(A run of items)

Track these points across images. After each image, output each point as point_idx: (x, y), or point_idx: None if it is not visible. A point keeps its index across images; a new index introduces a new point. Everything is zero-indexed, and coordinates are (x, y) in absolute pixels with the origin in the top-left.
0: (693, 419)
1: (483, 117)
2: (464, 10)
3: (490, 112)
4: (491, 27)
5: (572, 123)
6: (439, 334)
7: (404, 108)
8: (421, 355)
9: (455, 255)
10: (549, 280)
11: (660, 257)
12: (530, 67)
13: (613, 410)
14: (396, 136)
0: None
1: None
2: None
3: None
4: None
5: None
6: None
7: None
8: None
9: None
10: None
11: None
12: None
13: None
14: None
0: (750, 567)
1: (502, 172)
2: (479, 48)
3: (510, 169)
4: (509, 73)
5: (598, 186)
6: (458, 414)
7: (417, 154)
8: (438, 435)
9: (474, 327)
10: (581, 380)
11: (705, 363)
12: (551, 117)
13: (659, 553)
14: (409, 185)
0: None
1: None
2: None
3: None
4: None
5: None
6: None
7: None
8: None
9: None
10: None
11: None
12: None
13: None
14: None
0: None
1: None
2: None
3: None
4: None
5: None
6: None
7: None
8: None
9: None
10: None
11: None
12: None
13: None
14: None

• [Your task] Retype the items above line for line, with no changes.

• [Reply to the task]
Track these points across images. After each image, output each point as point_idx: (x, y), or point_idx: None if it is not visible. A point keeps its index across images; a new index introduces a new point. Everything is zero-indexed, and coordinates are (x, y) in absolute pixels with the origin in the top-left.
0: (693, 419)
1: (483, 117)
2: (464, 10)
3: (490, 112)
4: (491, 27)
5: (572, 123)
6: (439, 334)
7: (404, 108)
8: (421, 355)
9: (455, 255)
10: (549, 280)
11: (660, 257)
12: (530, 67)
13: (613, 410)
14: (396, 136)
0: None
1: None
2: None
3: None
4: None
5: None
6: None
7: None
8: None
9: None
10: None
11: None
12: None
13: None
14: None
0: (750, 567)
1: (502, 172)
2: (479, 48)
3: (510, 169)
4: (509, 73)
5: (598, 186)
6: (458, 414)
7: (417, 154)
8: (438, 435)
9: (474, 327)
10: (581, 380)
11: (705, 363)
12: (551, 117)
13: (659, 553)
14: (409, 185)
0: None
1: None
2: None
3: None
4: None
5: None
6: None
7: None
8: None
9: None
10: None
11: None
12: None
13: None
14: None
0: None
1: None
2: None
3: None
4: None
5: None
6: None
7: None
8: None
9: None
10: None
11: None
12: None
13: None
14: None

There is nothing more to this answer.